TypeError: __init__() got an unexpected keyword argument 'score_func'
Spark ML

In [28]:
from pyspark.ml.tuning import ParamGridBuilder
from pyspark.ml.tuning import CrossValidator

# Instanciation of a ParamGridBuilder

grid = (ParamGridBuilder()
        .baseOn([evaluator.metricName, 'precision'])
        .addGrid(dt.maxDepth, [10, 20])
        .build())

# Instanciation of a CrossValidator
cv = CrossValidator(estimator=pipeline, estimatorParamMaps=grid, evaluator=evaluator)

# Transform the data and train the classifier on the training set
cv_model = cv.fit(df_train)

# Transform the data and perform predictions on the test set
df_test_pred = cv_model.transform(df_test)

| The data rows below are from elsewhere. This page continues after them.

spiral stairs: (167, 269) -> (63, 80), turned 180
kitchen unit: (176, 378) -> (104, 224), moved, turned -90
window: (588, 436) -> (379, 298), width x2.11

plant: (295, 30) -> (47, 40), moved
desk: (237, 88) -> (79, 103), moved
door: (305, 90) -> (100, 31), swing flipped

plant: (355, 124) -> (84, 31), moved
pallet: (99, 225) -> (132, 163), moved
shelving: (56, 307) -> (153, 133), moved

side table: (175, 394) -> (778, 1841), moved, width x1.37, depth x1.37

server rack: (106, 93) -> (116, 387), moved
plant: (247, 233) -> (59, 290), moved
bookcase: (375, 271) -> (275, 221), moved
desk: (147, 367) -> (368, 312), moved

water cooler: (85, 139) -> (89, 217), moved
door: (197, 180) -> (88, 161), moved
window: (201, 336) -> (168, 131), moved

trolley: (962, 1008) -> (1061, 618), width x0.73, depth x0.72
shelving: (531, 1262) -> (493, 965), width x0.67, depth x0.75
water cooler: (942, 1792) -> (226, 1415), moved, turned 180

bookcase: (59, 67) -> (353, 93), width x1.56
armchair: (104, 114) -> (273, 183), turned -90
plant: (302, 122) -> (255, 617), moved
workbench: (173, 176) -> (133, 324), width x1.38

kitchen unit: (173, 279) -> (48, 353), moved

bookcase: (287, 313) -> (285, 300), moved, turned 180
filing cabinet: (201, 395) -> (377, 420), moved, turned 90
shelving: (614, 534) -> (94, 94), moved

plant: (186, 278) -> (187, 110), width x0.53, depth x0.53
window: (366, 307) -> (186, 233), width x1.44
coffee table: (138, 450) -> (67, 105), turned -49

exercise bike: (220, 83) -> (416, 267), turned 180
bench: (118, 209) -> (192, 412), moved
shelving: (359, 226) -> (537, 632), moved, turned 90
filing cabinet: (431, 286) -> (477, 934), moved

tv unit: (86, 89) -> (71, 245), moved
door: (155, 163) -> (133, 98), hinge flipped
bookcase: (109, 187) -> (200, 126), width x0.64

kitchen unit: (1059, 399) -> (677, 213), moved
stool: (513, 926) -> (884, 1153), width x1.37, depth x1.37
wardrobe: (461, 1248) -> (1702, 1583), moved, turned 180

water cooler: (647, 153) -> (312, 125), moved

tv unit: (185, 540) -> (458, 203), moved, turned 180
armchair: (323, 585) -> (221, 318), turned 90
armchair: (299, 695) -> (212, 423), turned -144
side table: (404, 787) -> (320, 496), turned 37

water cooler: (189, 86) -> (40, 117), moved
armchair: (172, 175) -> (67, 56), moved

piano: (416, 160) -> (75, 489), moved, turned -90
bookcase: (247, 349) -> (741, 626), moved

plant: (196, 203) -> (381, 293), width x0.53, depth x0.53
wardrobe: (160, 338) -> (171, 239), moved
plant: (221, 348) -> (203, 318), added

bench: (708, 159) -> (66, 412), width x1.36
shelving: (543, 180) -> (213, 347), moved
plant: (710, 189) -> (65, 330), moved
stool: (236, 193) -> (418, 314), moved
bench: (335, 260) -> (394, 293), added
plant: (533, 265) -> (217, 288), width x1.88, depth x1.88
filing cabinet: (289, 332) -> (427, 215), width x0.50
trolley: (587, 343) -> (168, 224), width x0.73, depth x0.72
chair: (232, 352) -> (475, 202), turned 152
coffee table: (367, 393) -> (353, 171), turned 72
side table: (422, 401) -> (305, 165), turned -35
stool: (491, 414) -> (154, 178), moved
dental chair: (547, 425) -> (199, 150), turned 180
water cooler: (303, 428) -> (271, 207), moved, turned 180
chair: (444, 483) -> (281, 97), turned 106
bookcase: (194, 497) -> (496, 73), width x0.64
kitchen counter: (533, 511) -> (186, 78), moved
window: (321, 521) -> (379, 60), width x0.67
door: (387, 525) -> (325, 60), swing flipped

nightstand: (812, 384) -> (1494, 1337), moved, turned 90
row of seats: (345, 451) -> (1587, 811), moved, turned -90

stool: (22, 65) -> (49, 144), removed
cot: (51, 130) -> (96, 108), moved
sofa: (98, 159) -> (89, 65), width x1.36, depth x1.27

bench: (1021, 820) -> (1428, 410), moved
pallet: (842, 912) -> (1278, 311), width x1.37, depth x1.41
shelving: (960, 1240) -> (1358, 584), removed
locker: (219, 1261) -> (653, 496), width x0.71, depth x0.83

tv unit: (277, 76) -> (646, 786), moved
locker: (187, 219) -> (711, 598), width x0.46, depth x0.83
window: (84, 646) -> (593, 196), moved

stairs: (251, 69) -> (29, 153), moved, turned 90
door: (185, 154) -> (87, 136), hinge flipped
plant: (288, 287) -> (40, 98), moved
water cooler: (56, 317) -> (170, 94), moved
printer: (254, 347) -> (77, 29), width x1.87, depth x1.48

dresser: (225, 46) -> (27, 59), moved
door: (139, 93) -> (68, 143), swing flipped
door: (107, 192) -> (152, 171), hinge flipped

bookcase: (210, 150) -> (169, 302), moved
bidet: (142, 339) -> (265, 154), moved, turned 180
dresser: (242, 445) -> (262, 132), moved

# Evaluate the predictions done on the test set
evaluator.evaluate(df_test_pred)


Out[28]:
0.5738255033557047

Again, the results are different since not all parameters are used, and the default ones may not be the same. Moreover, we did not use exactly the same objects in the Feature Engineering phase (CountVectorizer / Tokenizer for example).

Conclusion


As we saw, scikit-learn and Spark ML have a lot in common. There are some slightly differences between both libraries, in terms of implementation and how the data is handled, but they are minimal. Spark ML was designed to be close to scikit-learn in the way to use it, and this helps a lot when going at scale with Spark to build complex Machine Learning pipelines.

Spark ML is still under active development, and has a limited amount of algorithms implemented for now comparing to scikit-learn. The list of possibilities offered by Spark ML will expand with time, and it will be more and more easy to go from scikit-learn to Spark ML.